Par ailleurs, sans avoir de réelle stratégie, les marins de Cronstadt s’étaient lancés dans une bataille politique avec les communistes. On pouvait retrouver en filigranes des influences SR et anarchistes. Aussi, cet épisode historique révéla donc le conflit entre deux stratégies politiques divergentes. L’une, centraliste, tentait de mettre en place la dictature du prolétariat. L’autre, décentralisée, faisait confiance à la spontanéité révolutionnaire des masses laborieuses. Mais la réalité des conditions objectives que nous avons détaillée a créé inévitablement un reflux de la conscience de classe. La recrudescence de l’antisémitisme, la volonté de retour à une forme de capitalisme et la naissance d’une bureaucratie égoïste [10] en étaient de parfaits symptômes. Le recours à la spontanéité semble être alors le fruit d’un avant-gardisme gauchiste et utopiste. Pour le parti bolchevik, Lénine se heurta aussi à cette réalité. L’épreuve du pouvoir est bien plus complexe que dans la théorie de L’État et la Révolution. La contre-révolution et la guerre civile étaient inévitables. Mais l’internationalisation de la révolution était une condition nécessaire pour qu’un pays, d’autant plus un pays arriéré, puisse mener à bien une révolution socialiste. L’isolement politique et économique de la révolution russe eut un impact déterminant sur le pourrissement du contexte objectif. Cette situation produisit la tragédie que fût la révolte des marins de Cronstadt.

Notes

[1L’armistice avec la Pologne est signé le 12 octobre 1920, de même que des traités de paix avec la Finlande, l’Estonie, la Lituanie, la Lettonie, la Perse et l’Afghanistan.

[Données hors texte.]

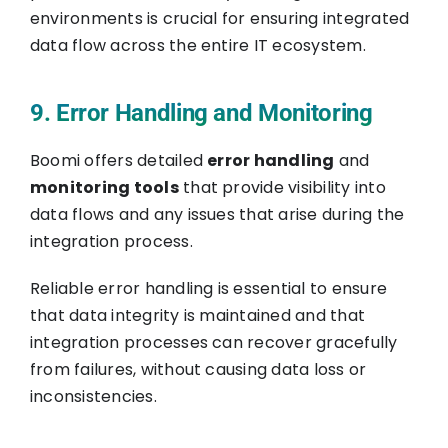
environments is crucial for ensuring integrated
data flow across the entire IT ecosystem.
9. Error Handling and Monitoring
Boomi offers detailed
error handling
and
monitoring tools
that provide visibility into
data flows and any issues that arise during the
integration process.
Reliable error handling is essential to ensure
that data integrity is maintained and that
integration processes can recover gracefully
from failures, without causing data loss or
inconsistencies.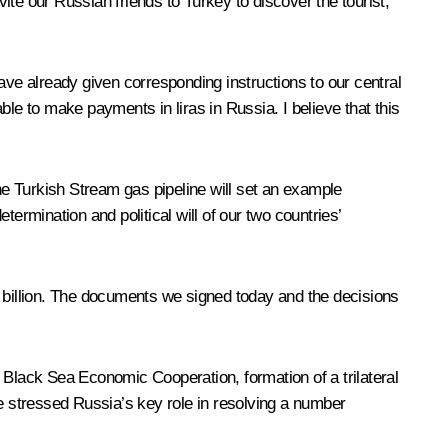
vite our Russian friends to Turkey to discover the tourist,
ave already given corresponding instructions to our central
able to make payments in liras in Russia. I believe that this
e Turkish Stream gas pipeline will set an example
rmination and political will of our two countries’
 $1 billion. The documents we signed today and the decisions
 Black Sea Economic Cooperation, formation of a trilateral
 stressed Russia’s key role in resolving a number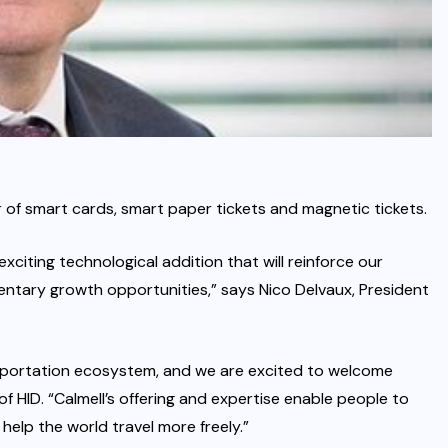
of smart cards, smart paper tickets and magnetic tickets.
citing technological addition that will reinforce our
entary growth opportunities,” says Nico Delvaux, President
ansportation ecosystem, and we are excited to welcome
of HID. “Calmell’s offering and expertise enable people to
 help the world travel more freely.”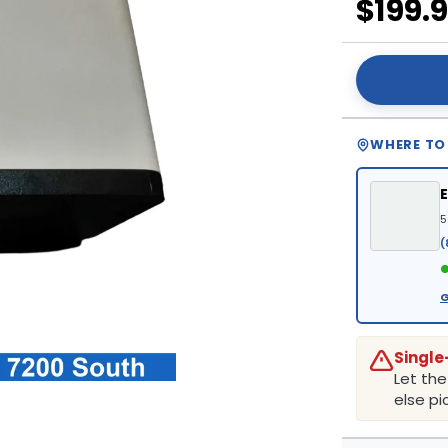
$199.
WHERE TO
5
(
●
G
Single
Let th
else pic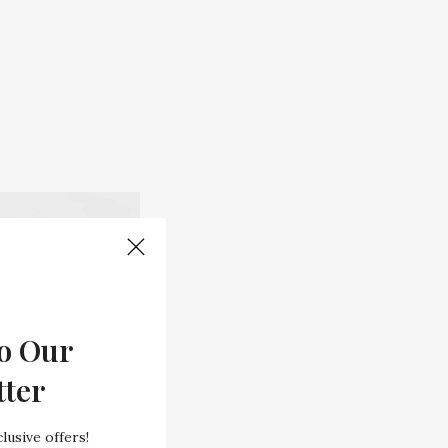
o Our
tter
lusive offers!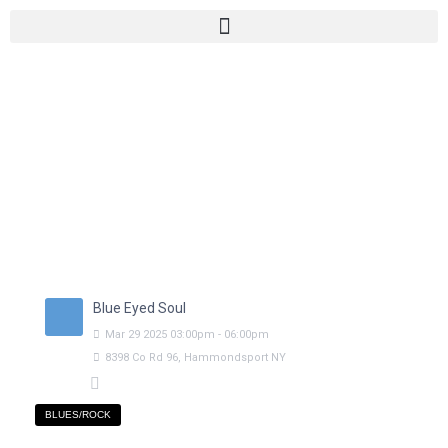
Blue Eyed Soul
Mar
29
2025
03:00pm
-
06:00pm
8398 Co Rd 96, Hammondsport NY
BLUES/ROCK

[2Comparé à l’avant-guerre, la production de charbon n’est que de 25 %, 30 % pour le pétrole, 3 % pour la fonte.

[3Le salaire réel en 1920 ne vaut que 8,6 % de celui de 1913.

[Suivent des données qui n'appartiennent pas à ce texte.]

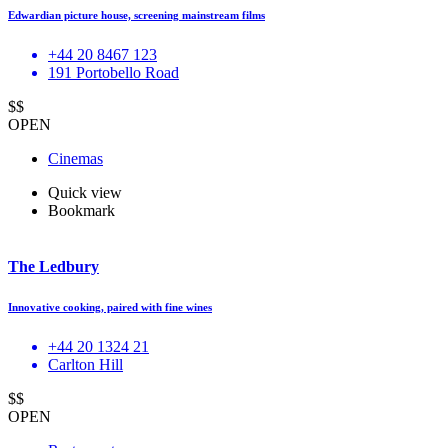
Edwardian picture house, screening mainstream films
+44 20 8467 123
191 Portobello Road
$$
OPEN
Cinemas
Quick view
Bookmark
The Ledbury
Innovative cooking, paired with fine wines
+44 20 1324 21
Carlton Hill
$$
OPEN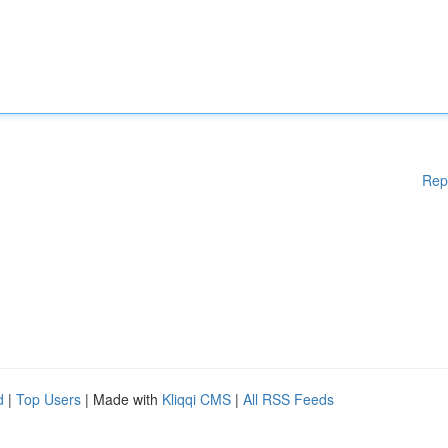
Rep
d
|
Top Users
| Made with
Kliqqi CMS
|
All RSS Feeds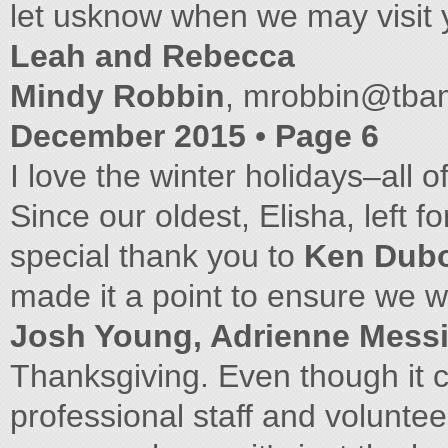
let usknow when we may visit 
Leah and Rebecca
Mindy Robbin
,
mrobbin@tba
December 2015
•
Page 6
I love the winter holidays–all o
Since our oldest, Elisha, left f
special thank you to
Ken Dub
made it a point to ensure we w
Josh Young, Adrienne Messi
Thanksgiving. Even though it co
professional staff and volunt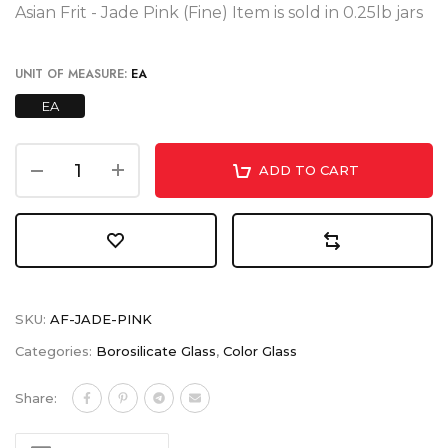
Asian Frit - Jade Pink (Fine) Item is sold in 0.25lb jars
UNIT OF MEASURE:
EA
EA
ADD TO CART
SKU:
AF-JADE-PINK
Categories:
Borosilicate Glass
,
Color Glass
Share:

[4Lénine, Œuvres, vol. 27, p. 11.

[5Marcel Liebman, Le léninisme sous Lénine, tome 2, p. 168.

[6Paul Avrich, La tragédie de Cronstadt, p.66

[7Henri Arvon, La révolte de Cronstadt, p. 59.

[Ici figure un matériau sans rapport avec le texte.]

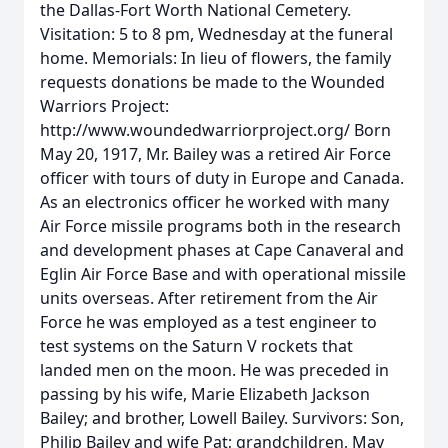
the Dallas-Fort Worth National Cemetery.
Visitation: 5 to 8 pm, Wednesday at the funeral
home. Memorials: In lieu of flowers, the family
requests donations be made to the Wounded
Warriors Project:
http://www.woundedwarriorproject.org/ Born
May 20, 1917, Mr. Bailey was a retired Air Force
officer with tours of duty in Europe and Canada.
As an electronics officer he worked with many
Air Force missile programs both in the research
and development phases at Cape Canaveral and
Eglin Air Force Base and with operational missile
units overseas. After retirement from the Air
Force he was employed as a test engineer to
test systems on the Saturn V rockets that
landed men on the moon. He was preceded in
passing by his wife, Marie Elizabeth Jackson
Bailey; and brother, Lowell Bailey. Survivors: Son,
Philip Bailey and wife Pat; grandchildren, May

[8Le Xe congrès du Parti communiste est polarisé par deux débats. Celui qui fait rage depuis plusieurs mois sur les syndicats. Et celui sur la mise en place de la Nouvelle Economie Politique devenue plus que nécessaire suite à l’insurrection de Cronstadt. Le communisme de guerre est arrêté. Les réquisitions sont remplacées par une taxe en nature et la liberté de gestion des excédents. La NEP réintroduit un part du fonctionnement capitaliste avec la liberté des échanges commerciaux. Il était nécessaire de répondre aux exigences de la paysannerie.

[9Paul Avrich, La tragédie de Cronstadt, p. 223.

[10Le passage sur la bureaucratie de Marcel Liebman, Le léninisme sous Lénine, tome 2, p. 164, est très enrichissant. Une étude de fond sur le processus de bureaucratisation parallèle de la société et du Parti permettrait de combattre l’idée que la forme même du parti bolchevik ne pouvait éviter de conduire au stalinisme.